Letter Combinations of a Phone Number

Given a string digits containing digits from 2 to 9 (inclusive), return all possible letter combinations that the number could represent. Use the classic phone keypad mapping: 2→abc, 3→def, 4→ghi, 5→jkl, 6→mno, 7→pqrs, 8→tuv, 9→wxyz. Return the answer in any order. If digits is empty, return an empty list.

• Each digit maps to 3 or 4 letters. We build a string by choosing one letter for each digit in order; when we have processed all digits, we have one combination. Backtrack over the letters for each digit.

• Backtracking: Maintain path (current string) and index (which digit we are at). If index == digits.length(), add path to the result. Otherwise, for each letter c in the string corresponding to digits[index], append c, recurse with index+1, then remove c (backtrack).
• Use a static mapping from digit character to string (e.g. "abc" for '2'). The total number of combinations is the product of the sizes of each digit's letter set.

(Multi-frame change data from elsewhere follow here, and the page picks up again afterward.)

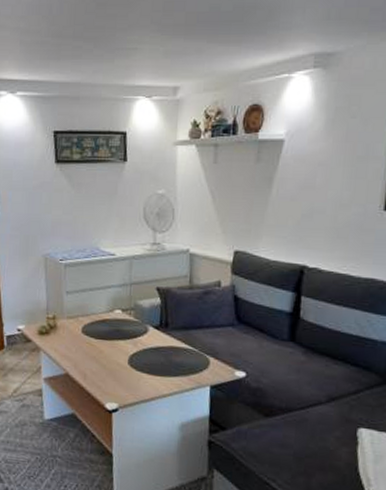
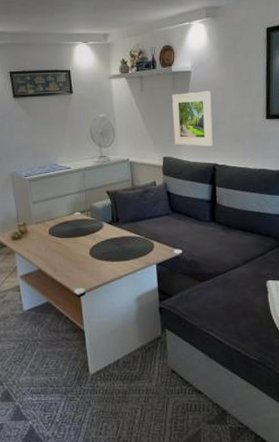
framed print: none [251,167,310,242] -> present [172,91,213,146]

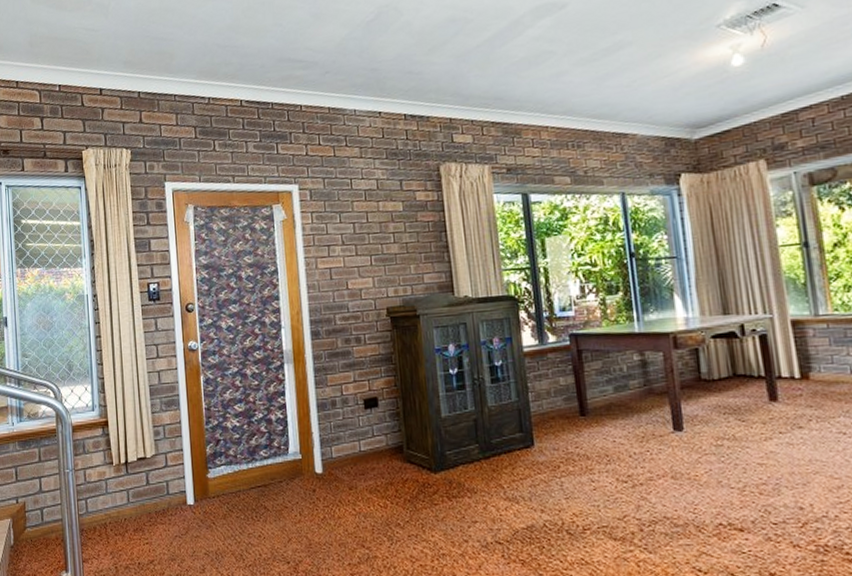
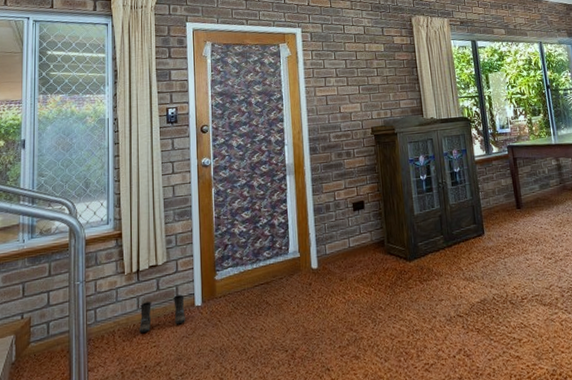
boots: none [130,491,178,528] -> present [139,294,185,333]

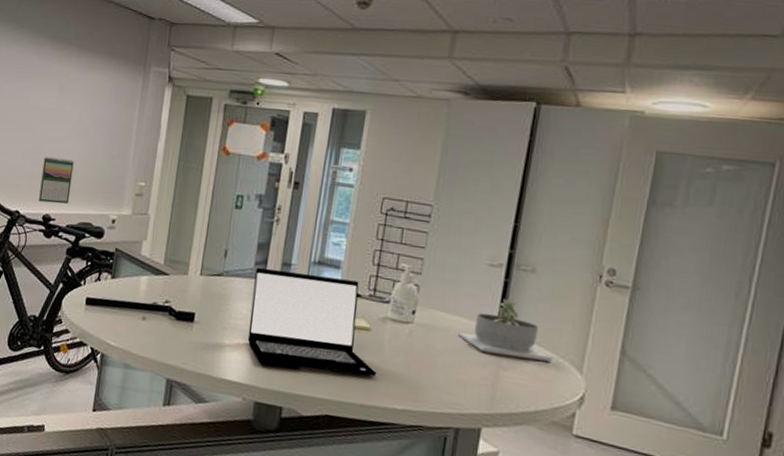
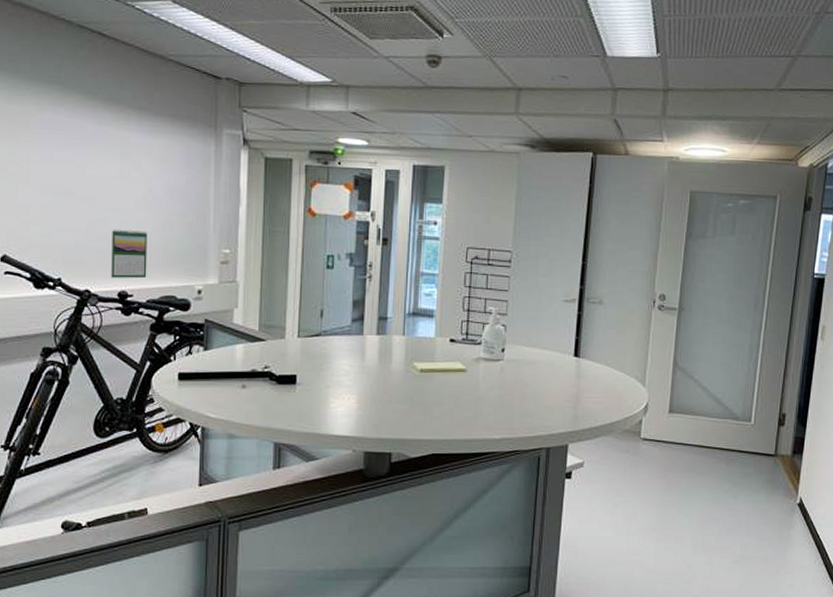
laptop computer: present [247,267,377,377] -> none [351,323,475,415]
succulent planter: present [458,298,553,362] -> none [543,329,621,380]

High-level: Map each digit to its letters. DFS: if we've processed all digits, add current string. Else for each letter of digits[index], append it, recurse on index+1, pop.

Steps: dfs(index, path): if index == digits.length() add path.toString() and return. String letters = map[digits.charAt(index)-'0']. For each c in letters: path.append(c), dfs(index+1), path.deleteCharAt(path.length()-1).

• Time: O(4^n) in worst case.
• Space: O(n).

• Return count only; iterative with queue.